De knooppunten van de fysicagebeurtenis bij Trigger Enter, Bij Afsluiten van trigger, Bij Aanrijding invoeren en Bij Botsing afsluiten zijn betrouwbaar genetwerkt. Deze gebeurtenissen worden standaard betrouwbaar geactiveerd op alle clients in de ruimte; Als de fysicabotser die door deze gebeurtenisknooppunten wordt waargenomen, echter binnen het bereik van een lokaal fysicabereikonderdeel valt, worden de gebeurtenissen betrouwbaar geactiveerd op precies één client. Dit maakt het mogelijk voor de scriptstromen die worden geactiveerd om de gedeelde status betrouwbaar te lezen en schrijven (bijvoorbeeld een variabele voor gedeelde score bijwerken).

Beveiliging

Mesh beschermt gebruikers tegen bedreigingsscenario's zoals deze:

  • Gecompromitteerde scène-inhoud, bijvoorbeeld kwaadwillende pogingen om toegang te krijgen tot gevoelige lokale gegevens.
  • Aangetast client- of transportkanaal, bijvoorbeeld kwaadwillende pogingen om ontoegankelijke externe gegevens op andere clients te lezen of te schrijven.

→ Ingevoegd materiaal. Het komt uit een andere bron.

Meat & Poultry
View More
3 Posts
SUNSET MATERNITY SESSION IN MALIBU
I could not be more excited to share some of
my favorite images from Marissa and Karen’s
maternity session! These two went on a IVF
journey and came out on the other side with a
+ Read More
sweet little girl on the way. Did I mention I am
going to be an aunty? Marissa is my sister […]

Hiervoor voert Mesh visuele scripts uit in een sandbox (zoals JavaScript in een webbrowser).

Bij het opstarten van de scène gebruikt Mesh een gecureerde allowlist om visuele scripts te valideren om de toegang tot bepaalde typen Unity-onderdelen en een veilige subset van hun eigenschappen te beperken.

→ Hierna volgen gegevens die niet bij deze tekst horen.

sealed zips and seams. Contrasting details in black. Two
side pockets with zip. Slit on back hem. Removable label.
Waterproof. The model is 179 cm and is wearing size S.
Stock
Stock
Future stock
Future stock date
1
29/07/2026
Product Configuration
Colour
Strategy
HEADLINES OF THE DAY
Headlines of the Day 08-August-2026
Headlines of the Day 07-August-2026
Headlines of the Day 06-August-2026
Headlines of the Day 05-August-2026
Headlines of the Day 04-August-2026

Tijdens de runtime van de scène beperkt Mesh de toegang tot bepaalde delen van de scène:

  • Lokaal: door toegang tot Mesh-interne gegevens en andere gevoelige gegevens te voorkomen.
  • Extern: door te controleren of de auteur van de scène dit deel van de scène wil wijzigen. Dit wordt gedaan door visualscripts aan de kant van de ontvanger statisch te analyseren voor hun potentiële scène-schrijfbewerkingen.

Voorbeelden:

  • Een schadelijk lokaal visualscript wil alle avatars bobble heads geven. Daartoe probeert het de hele scène te scannen op GameObjects die avatarkoppen vertegenwoordigen. Mesh filtert automatisch de scanresultaten om het avatarsysteem uit te sluiten.
  • Een kwaadwillende externe client wil de scène afbreken door alle GameObjects ondersteboven te spiegelen. Hiervoor wordt een eigenschapsupdate verzonden waarmee de verticale schaal van elk GameObject in de scène wordt ingesteld. Omdat er echter geen visueel script op de ontvangende client zo is ontworpen, negeert de lokale client de externe invoer.